D’entrée de jeu, et ce sera une constante sur « Spirit », on remarque à quel point les harmonies vocales de Gore et Gahan sont sublimes lorsqu’elles s’entremêlent. Rien de nouveau, mais de ce point de vue, les ex frères-ennemis atteignent un sommet semblant difficile à dépasser. Les titres les plus faibles s’en retrouvent sauvés in-extremis. De manière générale de « Scum » à « Poorman » Gahan réalise des prouesses pour appuyer les propos. « Spirit » est un disque aussi vocal que musical.

Plus on avance dans l’album et plus on remarque à quel point le groupe est allé à l’essentiel musicalement. Cette option « less is more » est l’innovation principale du disque. Ce tour de force met subtilement en avant le propos pessimiste des textes. Le groupe se débarrasse au passage de quelques lourdeurs de pseudos « blues gothiques » qui plombaient parfois les albums les plus récents. « Eternal » et ses paroles naïves en apparence résume cette approche à la perfection. Quelques notes apocalyptiques montant en crescendo appuyant la voix et le texte de Gore avec intensité.

Gahan est monté d’un cran au niveau du songwriting. Plus intéressantes que par le passé (on pense surtout à « Cover Me » et sa longue outro instrumentale), elles s’intègrent mieux à l’album et lui apporte une cohérence qui manquait parfois. Chose étonnante, c’est même Gore qui signe le titre le plus faible avec un « So Much Love » peu inspiré. 
Il se rattrapera sur « Fail », titre clôturant l’album et dont il assure les vocaux. Ni plus ni moins du même niveau que « Home », il constitue le sommet du disque. « We are fucked » déclame Gore sur fond de synthé glacial. On espère un jour entendre un album solo avec des compositions de ce calibre. Ce serait le seul moyen d’entendre à nouveau un album écrit à 100% par l’un des meilleurs compositeurs qui soit, toutes générations confondues. 

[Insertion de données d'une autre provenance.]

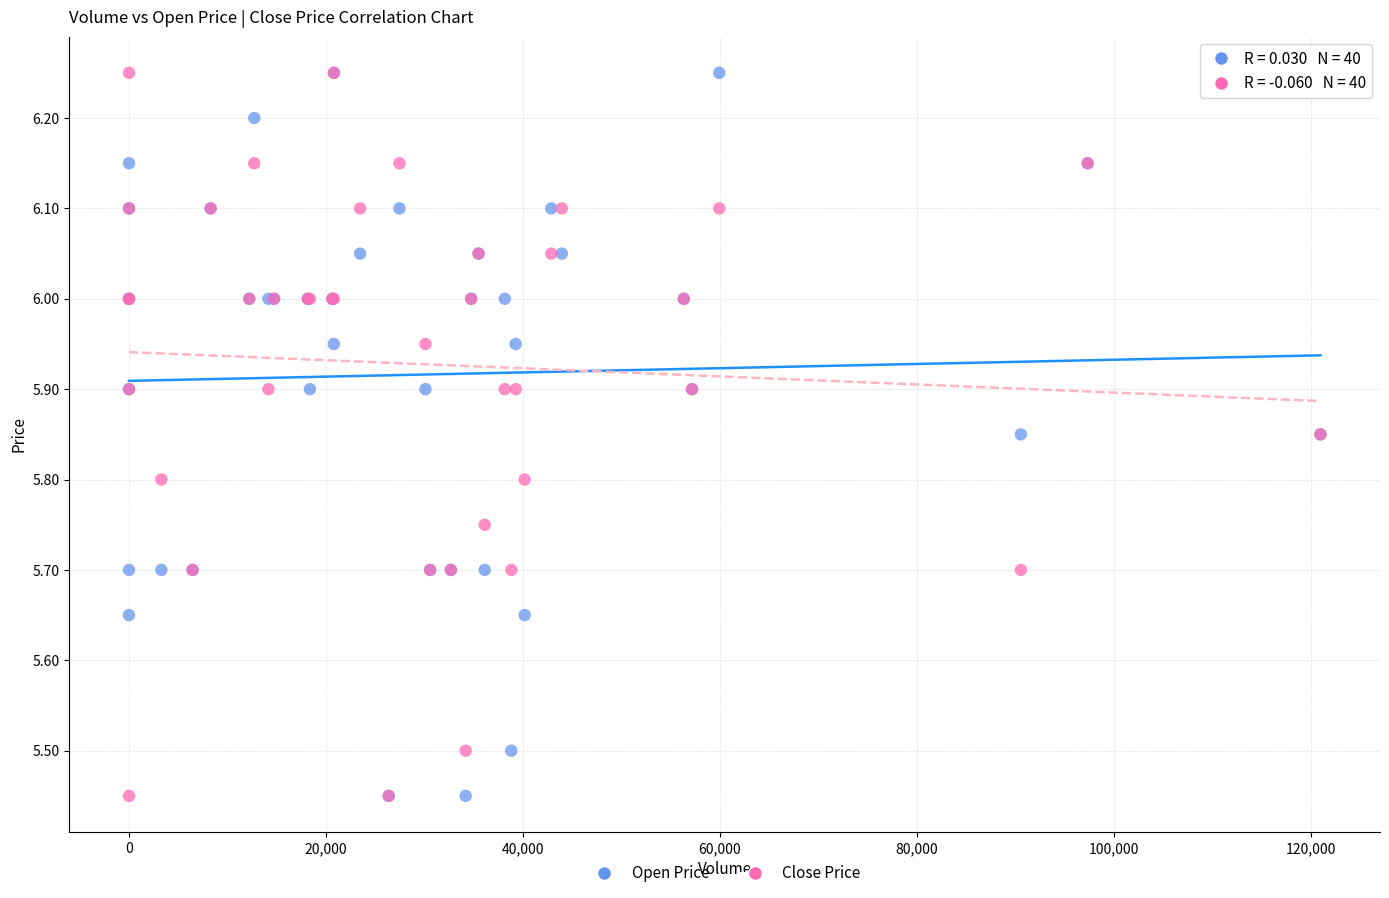

What are all the series names shown in the legend?

Open Price, Close Price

En attendant et comme à chaque fois depuis le plantage « Playing The Angel », nous allons devoir nous contenter du meilleur album de Depeche Mode depuis bien longtemps. Un album cohérent et avec une âme. Nous avons enfin retrouvé le groupe que nous aimions tant et, miracle, il ne se plagie pas. « We are fucked », certes, mais Depeche Mode ne l’est pas encore.